The former Soviet state contains several biological facilities established during the Soviet era, including a former large-scale anthrax production site at Stepnogorsk and two research institutes that possess pathogen collections. While Kazakhstan is not a member of the Biological Weapons Convention, officials there have said they plan to join by the end of the year, according to a U.S. State Department official.

The amendment signed this week was first proposed three years ago, but was delayed, in part, due to reluctance by Kazakhstan to share with the United States some requested pathogen strains for research, according to Hayes. Among the pathogen types requested by Washington were anthrax, plague, tularemia and viral hemorrhagic fevers. Kazakhstan has since agreed to provide all requested strains, Hayes said.

“We’ve worked out those kinks,” he said.

Lugar traveled to Kazakhstan in summer 2003 to help persuade officials there to sign the agreement.

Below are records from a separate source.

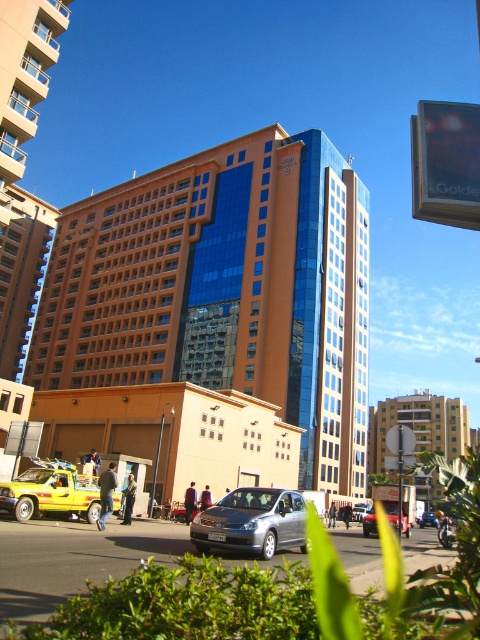
You are a delivery drone operator trying to navigate through the urban scene. The silver metallic car at center is blocking your path. Can you fly over it? Consider its position at point 0.800, 0.750.

The silver metallic car at center is located at point (360, 512). Since the car is on the ground and the drone can fly, you can safely navigate over it by adjusting your altitude above the car.

You are a pedestrian standing at the crosswalk near the yellow matte taxi at lower left and the silver metallic sedan at center. Which vehicle is closer to your right side?

The silver metallic sedan at center is closer to your right side because it is positioned to the right of the yellow matte taxi at lower left.

You are a pedestrian standing on the sidewalk and see both the metallic silver sedan at center and the silver metallic car at center. Which one is closer to you?

The metallic silver sedan at center is closer to you because it is in front of the silver metallic car at center.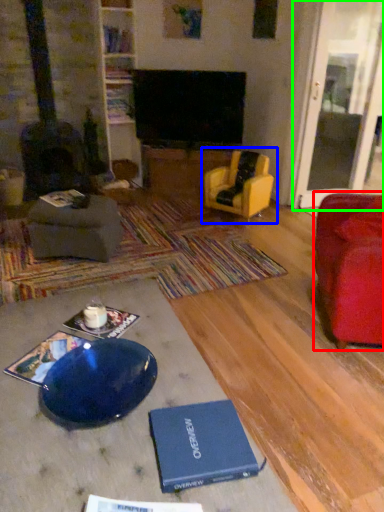
Question: Which is farther away from chair (highlighted by a red box)? chair (highlighted by a blue box) or glass door (highlighted by a green box)?

Choices:
 (A) chair
 (B) glass door

Answer: (B)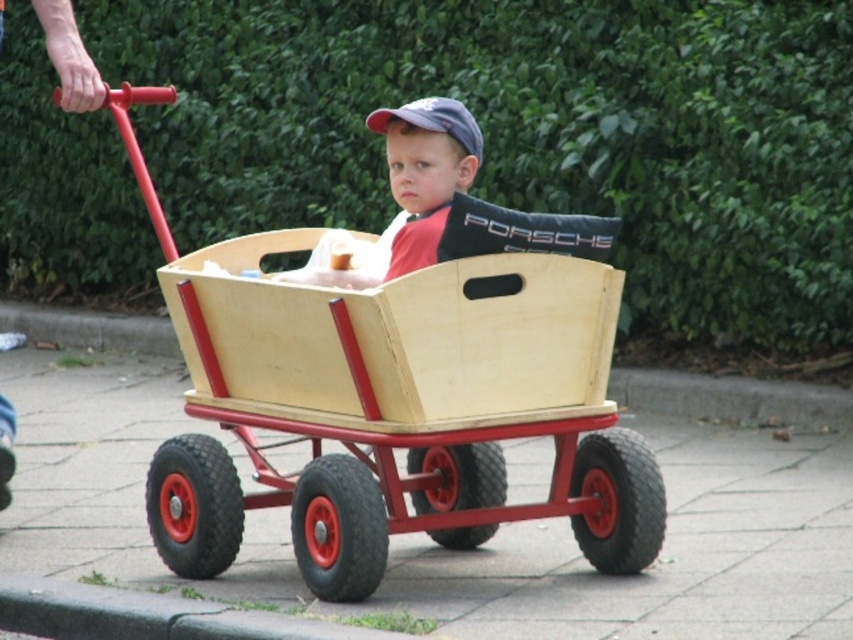
Between wooden wagon at center and matte wood wagon at center, which one appears on the right side from the viewer's perspective?

Positioned to the right is matte wood wagon at center.

Is wooden wagon at center below matte wood wagon at center?

Yes, wooden wagon at center is below matte wood wagon at center.

Between point (602, 560) and point (428, 132), which one is positioned behind?

Positioned behind is point (602, 560).

Where is `wooden wagon at center`? The width and height of the screenshot is (853, 640). wooden wagon at center is located at coordinates (399, 381).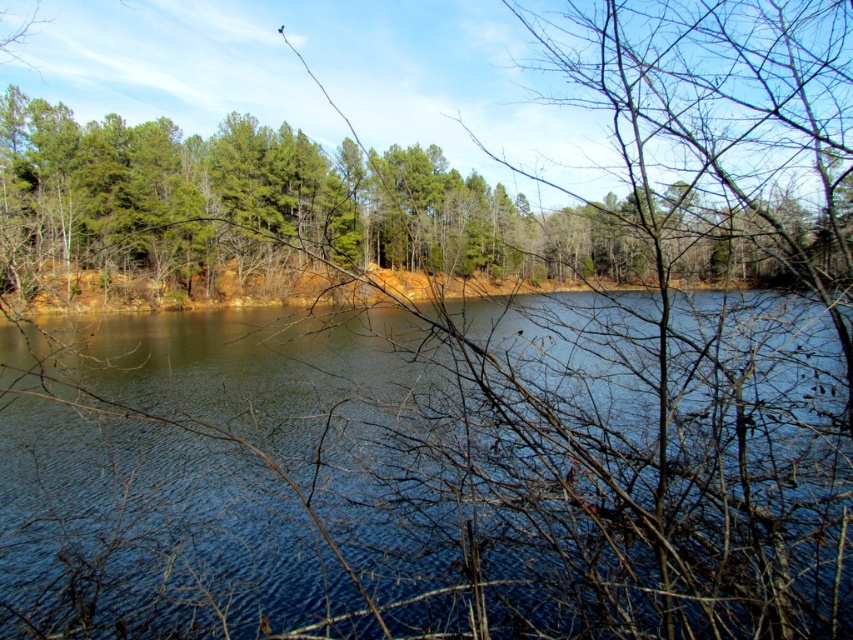
Question: Does blue water at center appear under green matte trees at center?

Choices:
 (A) yes
 (B) no

Answer: (A)

Question: Does blue water at center come in front of green matte trees at center?

Choices:
 (A) yes
 (B) no

Answer: (A)

Question: Which of the following is the closest to the observer?

Choices:
 (A) blue water at center
 (B) green matte trees at center

Answer: (A)

Question: Where is blue water at center located in relation to green matte trees at center in the image?

Choices:
 (A) right
 (B) left

Answer: (B)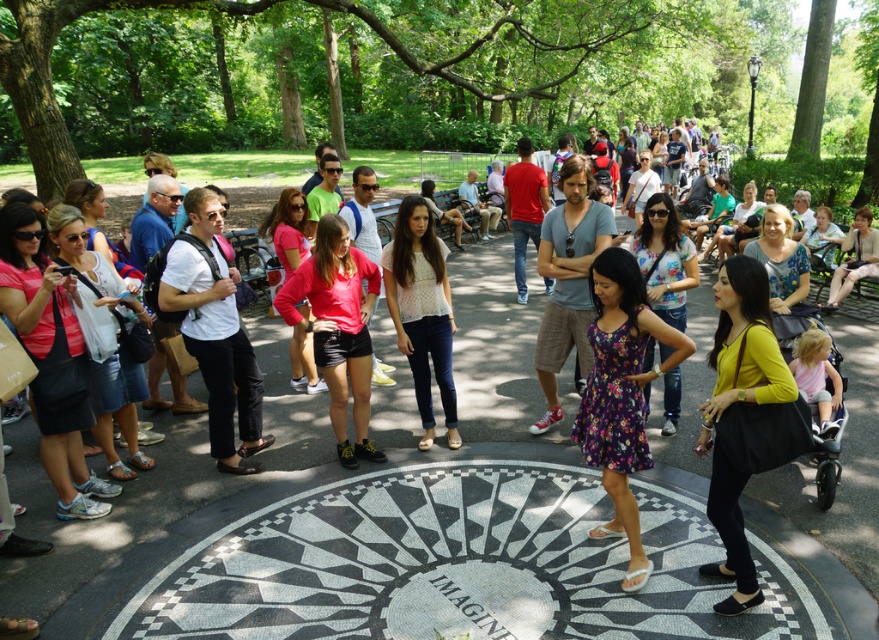
Question: Does light blue cotton shirt at center appear under white lace top at center?

Choices:
 (A) yes
 (B) no

Answer: (B)

Question: Among these objects, which one is farthest from the camera?

Choices:
 (A) white matte shirt at center
 (B) black-and-white mosaic at center
 (C) matte pink shirt at center
 (D) matte yellow blouse at center

Answer: (C)

Question: Among these objects, which one is nearest to the camera?

Choices:
 (A) matte yellow blouse at center
 (B) white matte shirt at center

Answer: (A)

Question: Does black-and-white mosaic at center have a larger size compared to white lace top at center?

Choices:
 (A) yes
 (B) no

Answer: (A)

Question: In this image, where is black-and-white mosaic at center located relative to white matte shirt at center?

Choices:
 (A) left
 (B) right

Answer: (B)

Question: Considering the real-world distances, which object is farthest from the matte yellow blouse at center?

Choices:
 (A) matte pink shirt at center
 (B) light blue cotton shirt at center
 (C) white matte shirt at center

Answer: (C)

I applaud the work of the Department of Defense and the administration in concluding this important work with the government of Kazakhstan,” Lugar said in a statement Wednesday. “This is a critical step forward in addressing the threat posed by the proliferation of weapons of mass destruction.”

[EDITOR’S NOTE: Sam Nunn is chief executive officer, and Richard Lugar serves on the board, of the Nuclear Threat Initiative. NTI is the sole sponsor of Global Security Newswire, which is published independently by the National Journal Group.]